*Study text*:
__________
Reading the attacks on these “monetarists” and “Keynesians” felt so satisfying. I had long felt that something was wrong with the knowledge I had previously learned. Ammous really pointed all of it out.

The first seven chapters discuss monetary history and the current situation; the final three chapters explain Bitcoin’s role and bright future. It is indeed a great technological invention, and it will be recorded in history in the future. As time passes, it will increasingly prove itself.

The author probably does not know that the Great Firewall exists.

Thanks to the revolutionary achievements of telecommunications, we can see this process underway. Although the printing press allowed the world’s poor to gain access to knowledge monopolized and forbidden by the church, printing still had the limitation of “physical” books, because such books could always be confiscated, banned, or destroyed. The online world has no such threat. Almost all human knowledge exists within it, and individuals can access it at any time without government control or censorship.

Another example of Bitcoin’s antifragility appeared in September 2017, when the Chinese government announced the closure of all domestic Bitcoin exchanges. The initial reaction was a roughly 40% price drop caused by panic, but prices began to recover after only a few hours, and within a few months the price had risen to more than double the level before the government ban. Although banning Bitcoin trading might be seen as an obstacle to its use because of reduced liquidity, the result seems only to have strengthened Bitcoin’s value proposition. More offshore trading began to take place in China, and trading volume on websites such as localbitcoins.com surged. This was very likely a counterproductive effect of China’s suspension of exchanges, because it prompted Chinese people to hold Bitcoin for the long term rather than trade it in the short term.
__________
*Given material*:
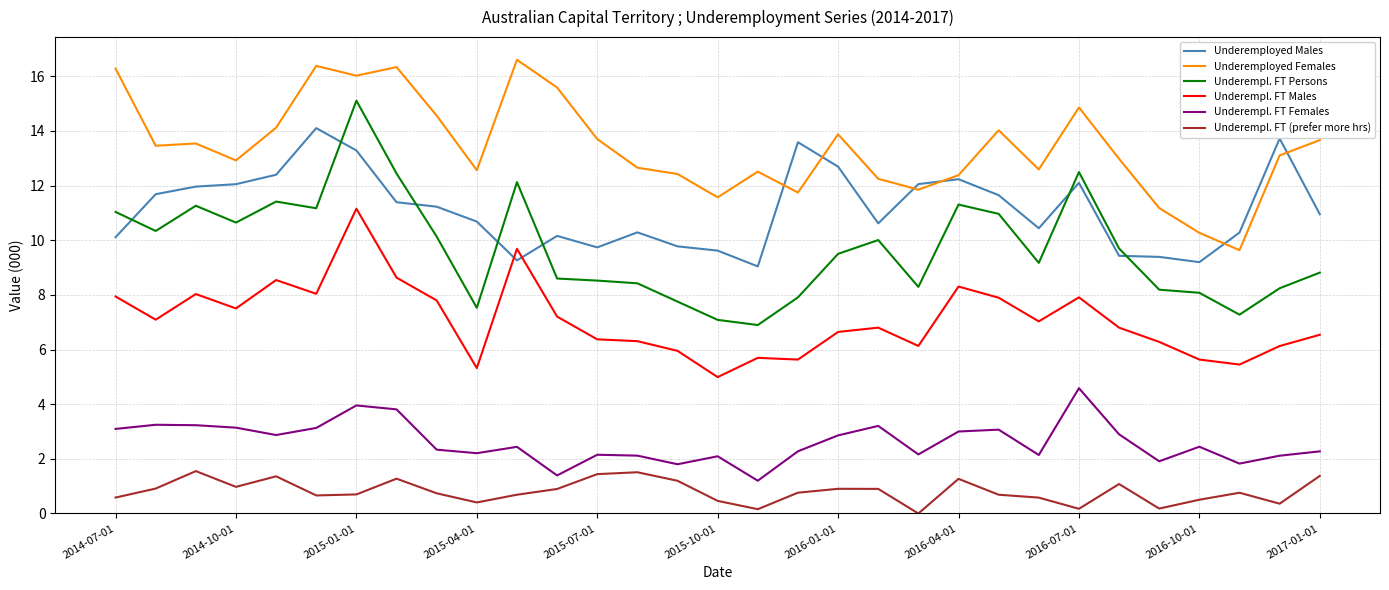

True or false: Underempl. FT Persons and Underempl. FT Males cross at least once.

False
__________
*Exercise brief*: From the Bitcoin passage above, copy word for word the section that begins with the words "The first seven" and ends after "control or censorship.".

*Written solution*:
The first seven chapters discuss monetary history and the current situation; the final three chapters explain Bitcoin’s role and bright future. It is indeed a great technological invention, and it will be recorded in history in the future. As time passes, it will increasingly prove itself.

The author probably does not know that the Great Firewall exists.

Thanks to the revolutionary achievements of telecommunications, we can see this process underway. Although the printing press allowed the world’s poor to gain access to knowledge monopolized and forbidden by the church, printing still had the limitation of “physical” books, because such books could always be confiscated, banned, or destroyed. The online world has no such threat. Almost all human knowledge exists within it, and individuals can access it at any time without government control or censorship.